YES - there is a distinct possibility your lender will check your credit very close to your closing (like the day before even). They do that to make sure you are still employed (not fired or layed off) and to make sure you haven't done anything that has drastically changed your ratios of debt to income.
A few years ago, even after I told my buyer to do nothing until after we closed, I had someone who bought a motorcycle 10 days before closing, then skipped work one too many times and was fired two days before closing. We went and did the final walk-through with the builder, were set to close the next morning at 10am, he never said a word about either thing and I got a call from the lender at 4pm that afternoon saying he wasn't employed and by the way also bought a large purchase that ruined his credit picture. We didn't close.

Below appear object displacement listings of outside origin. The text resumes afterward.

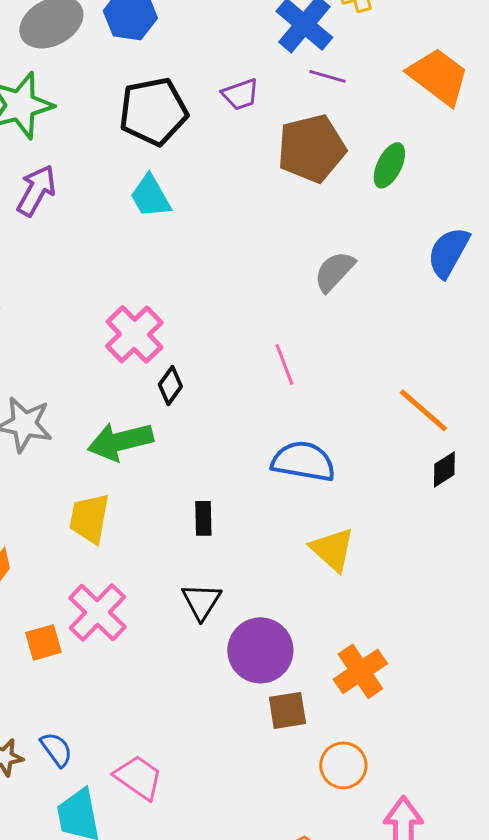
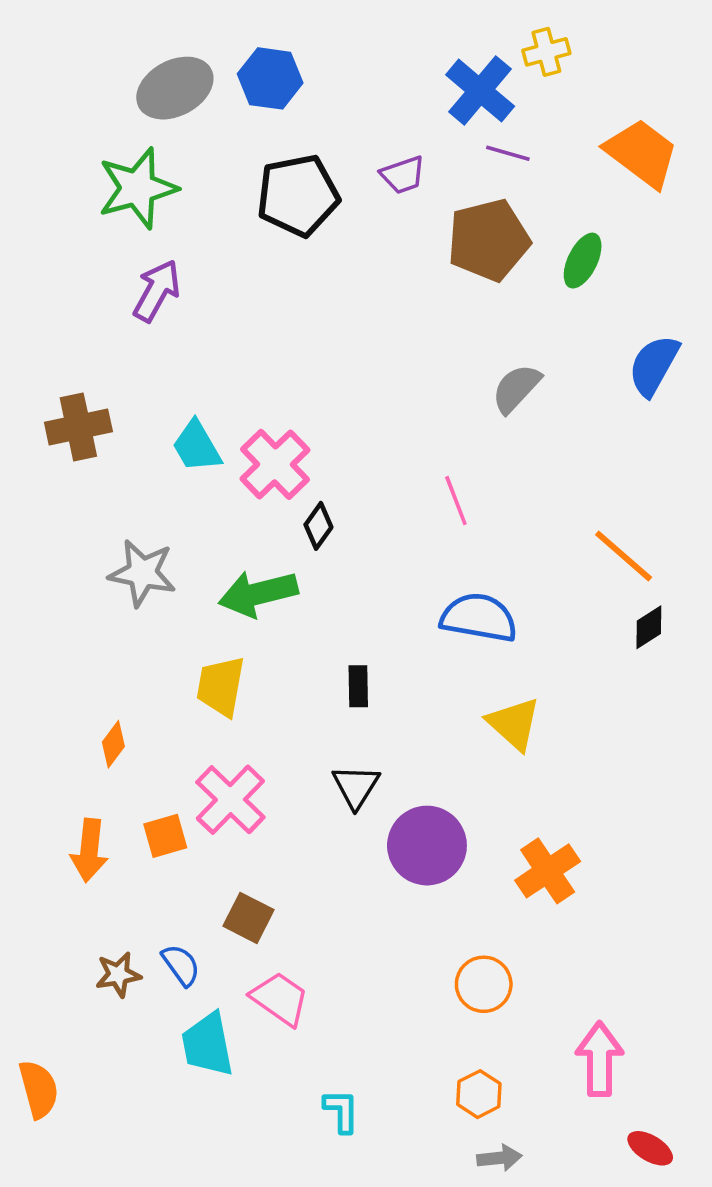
cyan trapezoid: (150, 196) -> (197, 446), moved
brown square: (287, 710) -> (248, 918), moved, turned 36
orange circle: (343, 765) -> (484, 984), moved

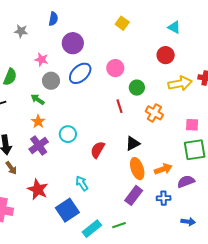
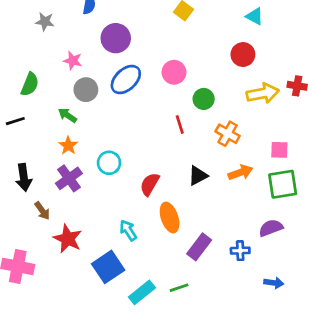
brown arrow: (11, 168) -> (42, 211), moved
orange ellipse: (137, 169) -> (170, 218), moved
orange arrow: (163, 169) -> (240, 172), moved

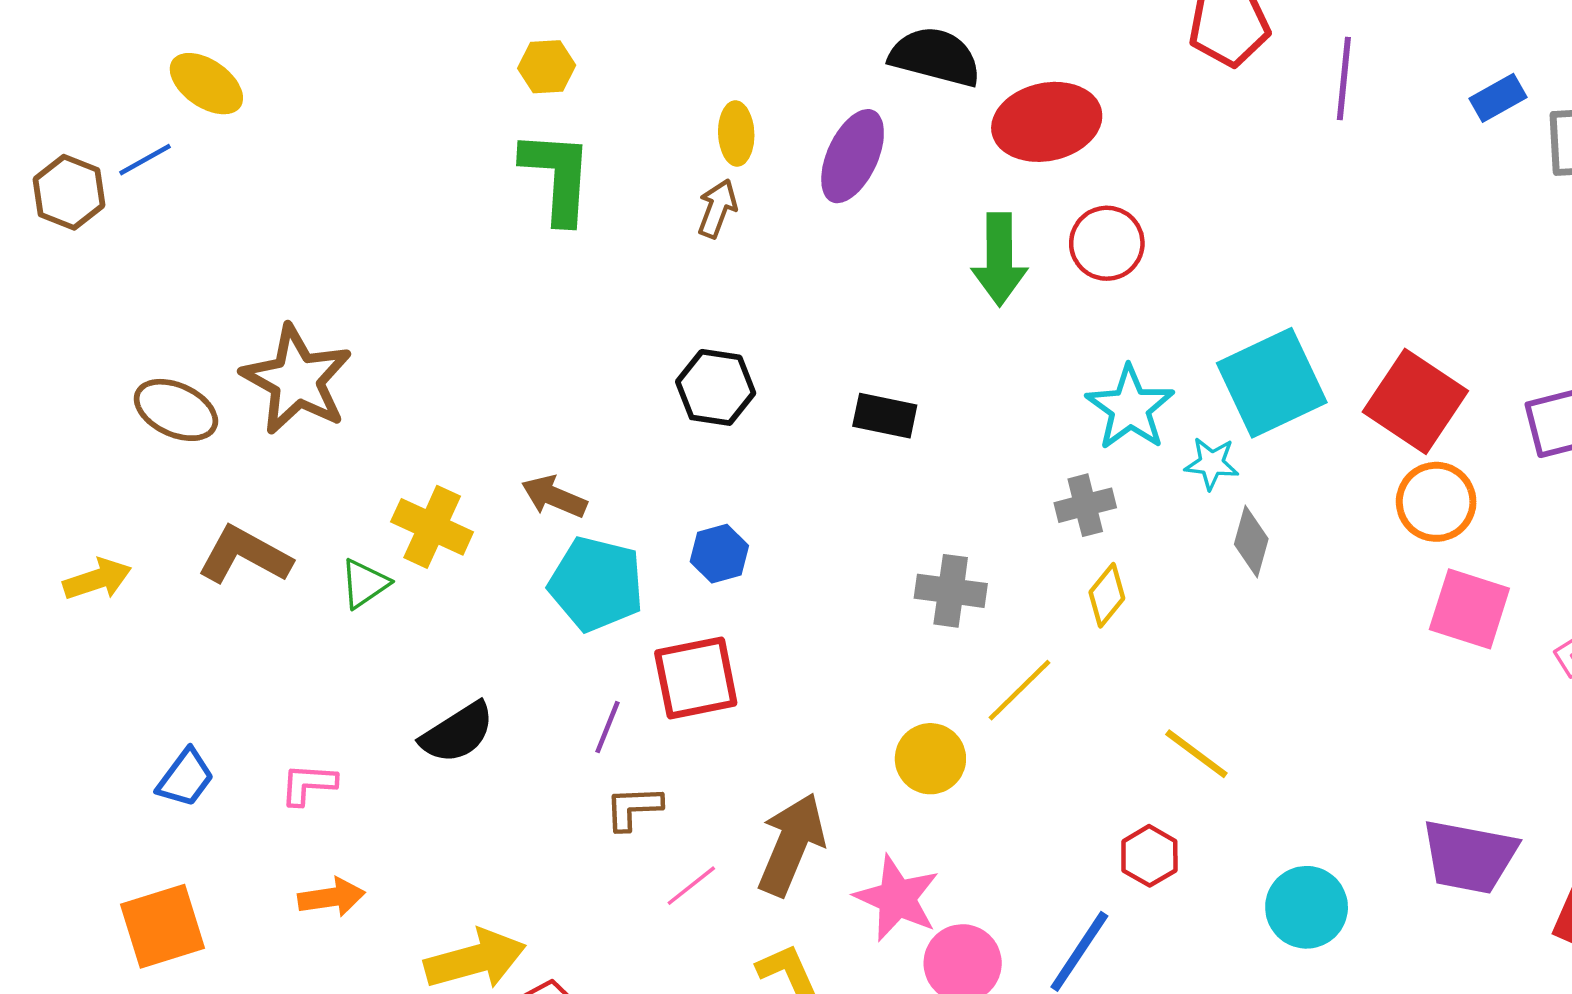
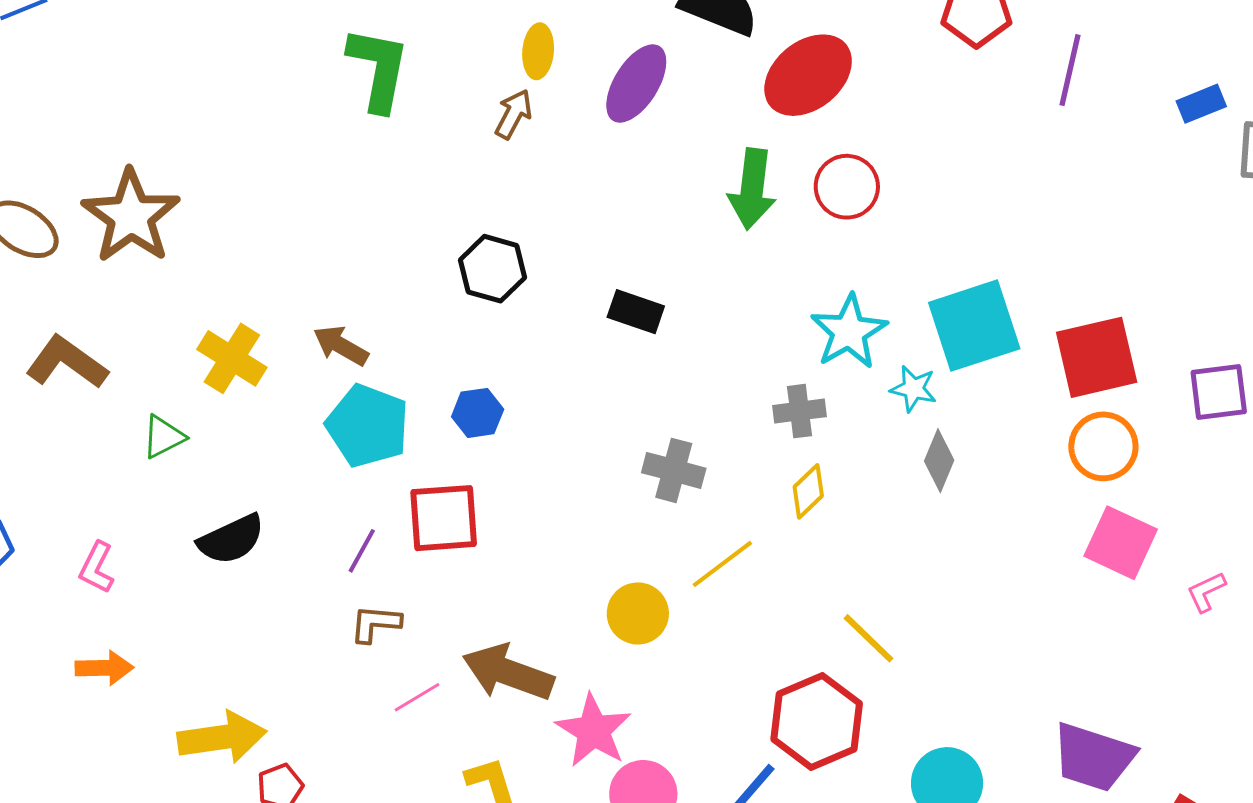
red ellipse: (1047, 122) -> (808, 75), turned -34
red square: (1415, 401) -> (1097, 357), turned 36
green triangle: (365, 583) -> (163, 437), moved
pink L-shape: (308, 784) -> (97, 568), turned -74
brown arrow: (791, 844) -> (508, 672), turned -100
red hexagon: (1149, 856) -> (817, 721), size x1.8

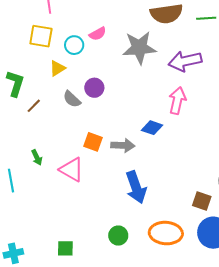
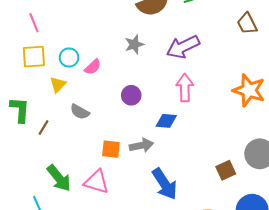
pink semicircle: (98, 34) -> (93, 67), moved
gray star: (139, 48) -> (134, 44), size x0.6
purple circle: (94, 88) -> (131, 95), moved
green arrow: (37, 157) -> (59, 178), size x1.8
brown square: (202, 201) -> (226, 170), moved, turned -30

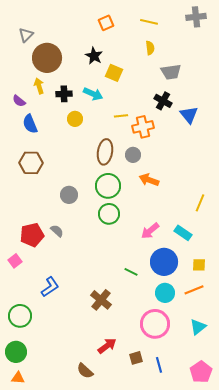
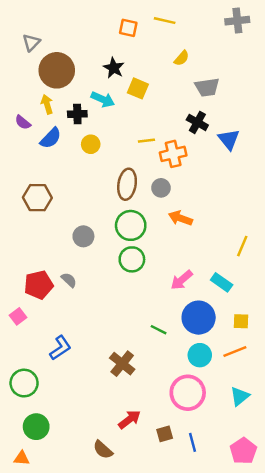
yellow line: (149, 22) -> (165, 21), moved
orange square: (106, 23) -> (128, 28), turned 35
yellow semicircle: (150, 48) -> (182, 58), turned 48
cyan arrow: (93, 94) -> (103, 99), moved
blue semicircle: (30, 124) -> (51, 138), moved, turned -114
green circle: (16, 352) -> (36, 427), moved

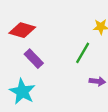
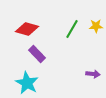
green line: (83, 53) -> (72, 29), moved

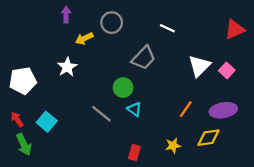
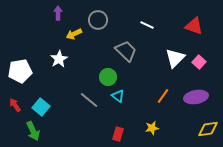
red triangle: (235, 29) -> (194, 26), moved, turned 42
gray trapezoid: (144, 58) -> (126, 51), turned -90
yellow diamond: (208, 138) -> (208, 129), moved
green arrow: (24, 144) -> (33, 131), moved

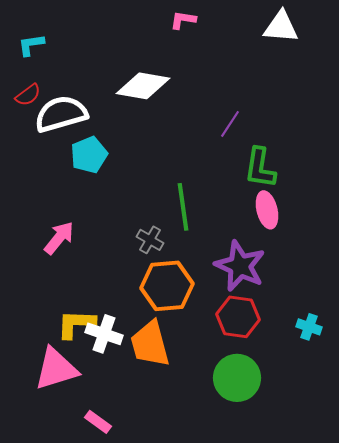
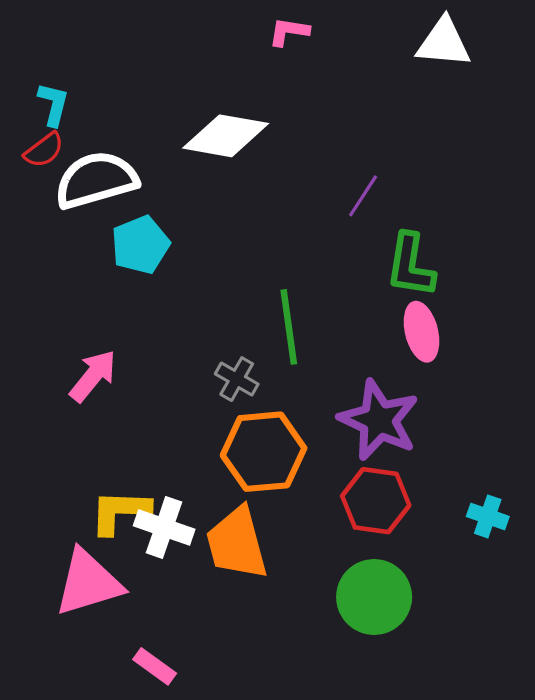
cyan L-shape: (31, 45) -> (54, 104), moved, turned 112

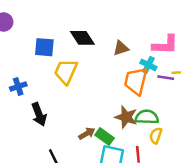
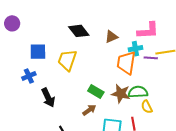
blue square: (44, 47) -> (38, 52), moved
cyan cross: (148, 65) -> (135, 49), turned -32
yellow semicircle: (156, 136) -> (147, 107), turned -40
green rectangle: (105, 137) -> (96, 92), moved

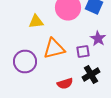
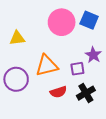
yellow triangle: (36, 22) -> (17, 38), moved
red semicircle: (65, 84) -> (58, 92), moved

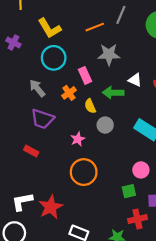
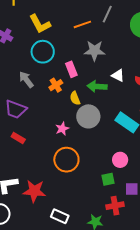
purple trapezoid: (42, 119) -> (16, 109), moved
gray circle: (105, 125) -> (88, 116), size x1.5
red star: (51, 207) -> (34, 191), turned 30

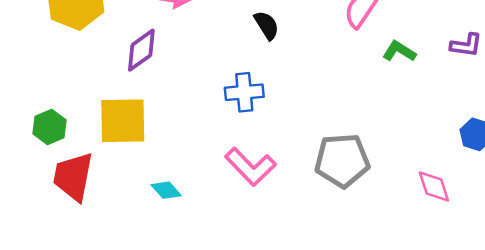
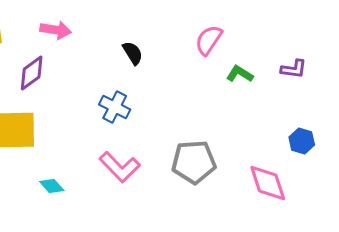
blue cross: (244, 92) -> (115, 107), turned 32
pink diamond: (434, 186) -> (268, 183), size x1.4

This is of course a drastic scenario but true.
Although not all lenders check some do and the best thing to do, after being qualified, is:
1) Don't open up any additional credit streams - credit cards, department store charges, etc.
2) Wait until after you've closed to tell you boss you hate him and are going to work for the competition
3) Don't make any purchases that aren't absolutely necessary - like food. You can buy that great sofa for your new house AFTER you own the house.
Good luck and happy house buying.
Trisha Lee REMAX Boone Realty, Columbia, MO
If you are asking the question because you are thinking about making a large purchase on credit, I would wait until after closing.